MATERIAL FOR THIS TASK
____________________
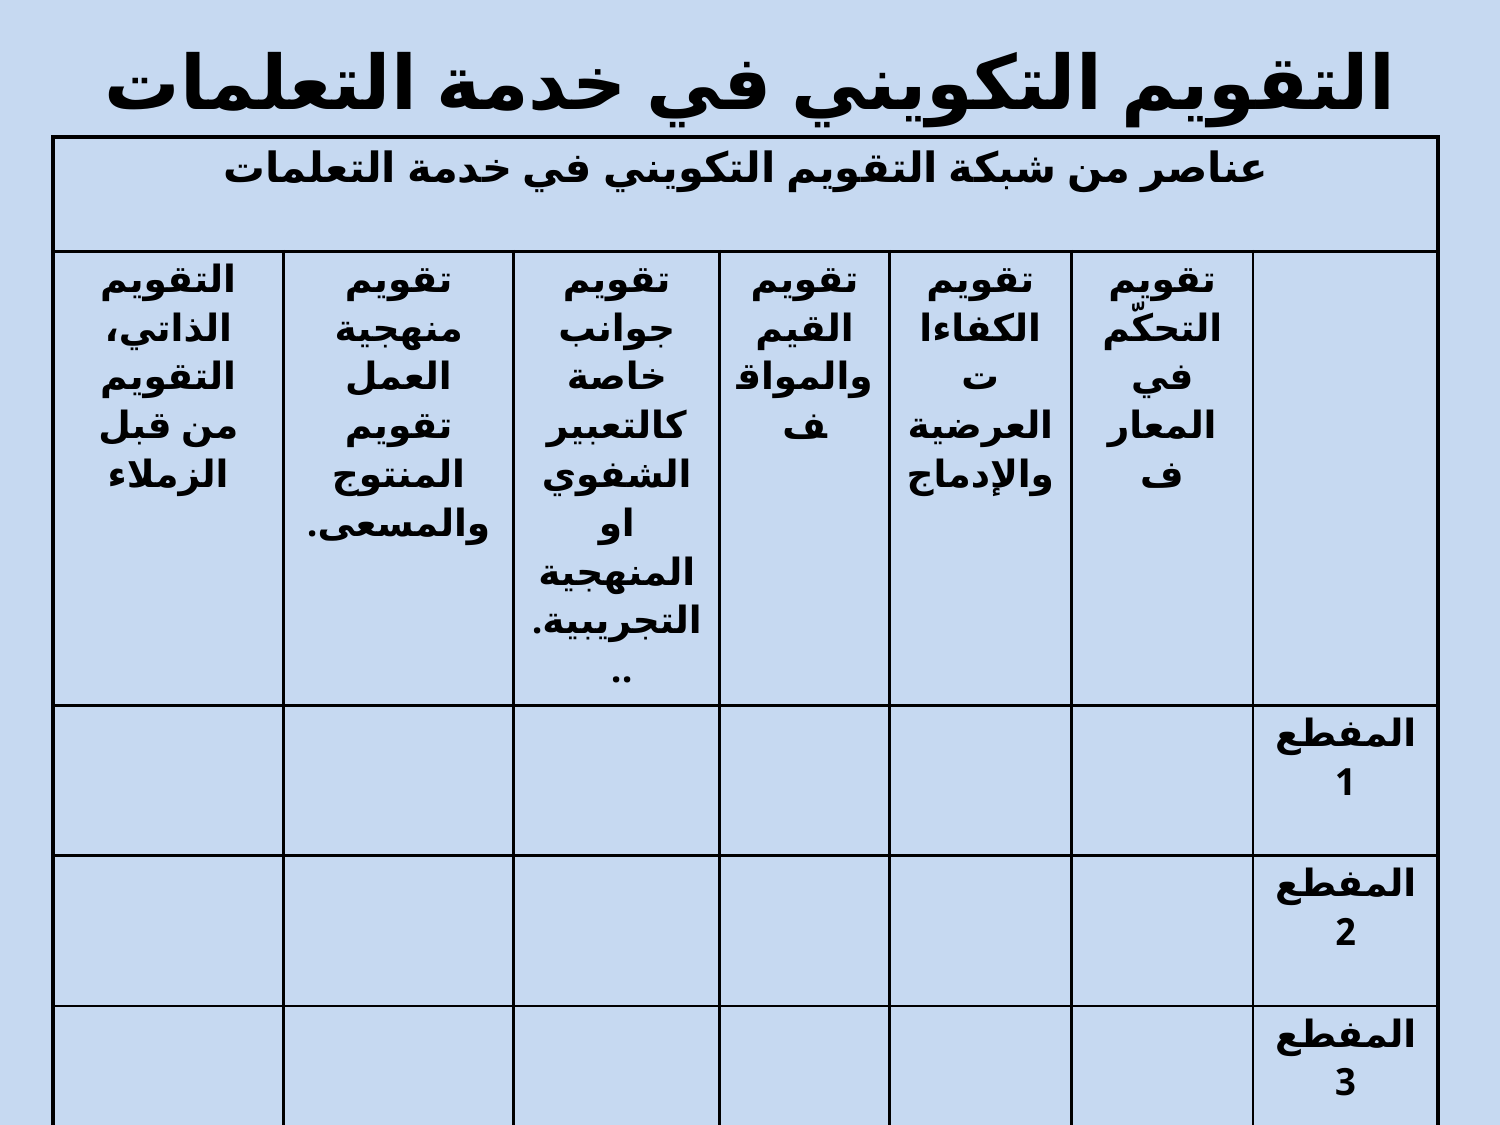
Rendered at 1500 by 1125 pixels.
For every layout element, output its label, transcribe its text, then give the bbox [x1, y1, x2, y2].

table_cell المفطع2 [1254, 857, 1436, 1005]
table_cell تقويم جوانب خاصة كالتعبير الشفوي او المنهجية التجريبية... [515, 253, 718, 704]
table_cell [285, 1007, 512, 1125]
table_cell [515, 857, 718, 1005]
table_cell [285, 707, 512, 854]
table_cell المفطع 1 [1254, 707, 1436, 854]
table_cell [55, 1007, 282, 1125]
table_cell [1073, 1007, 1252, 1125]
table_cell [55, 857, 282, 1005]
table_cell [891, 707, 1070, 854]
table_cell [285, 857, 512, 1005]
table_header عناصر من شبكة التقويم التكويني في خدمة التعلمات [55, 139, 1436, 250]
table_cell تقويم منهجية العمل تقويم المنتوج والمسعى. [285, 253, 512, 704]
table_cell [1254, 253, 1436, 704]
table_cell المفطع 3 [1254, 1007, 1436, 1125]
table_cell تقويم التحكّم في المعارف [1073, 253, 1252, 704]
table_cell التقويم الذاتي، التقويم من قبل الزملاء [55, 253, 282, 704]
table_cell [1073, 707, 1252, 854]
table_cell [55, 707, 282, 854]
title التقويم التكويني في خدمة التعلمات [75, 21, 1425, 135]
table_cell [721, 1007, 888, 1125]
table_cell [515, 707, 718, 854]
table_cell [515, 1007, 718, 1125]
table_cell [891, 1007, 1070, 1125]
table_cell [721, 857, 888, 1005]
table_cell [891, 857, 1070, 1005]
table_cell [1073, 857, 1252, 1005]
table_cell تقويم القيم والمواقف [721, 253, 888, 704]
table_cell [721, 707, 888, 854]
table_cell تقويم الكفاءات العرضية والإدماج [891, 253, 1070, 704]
____________________
REQUIREMENT
The lines in the entries above that carry the word "التعلمات" must be copied.

ANSWER BELOW
table_header عناصر من شبكة التقويم التكويني في خدمة التعلمات [55, 139, 1436, 250]
title التقويم التكويني في خدمة التعلمات [75, 21, 1425, 135]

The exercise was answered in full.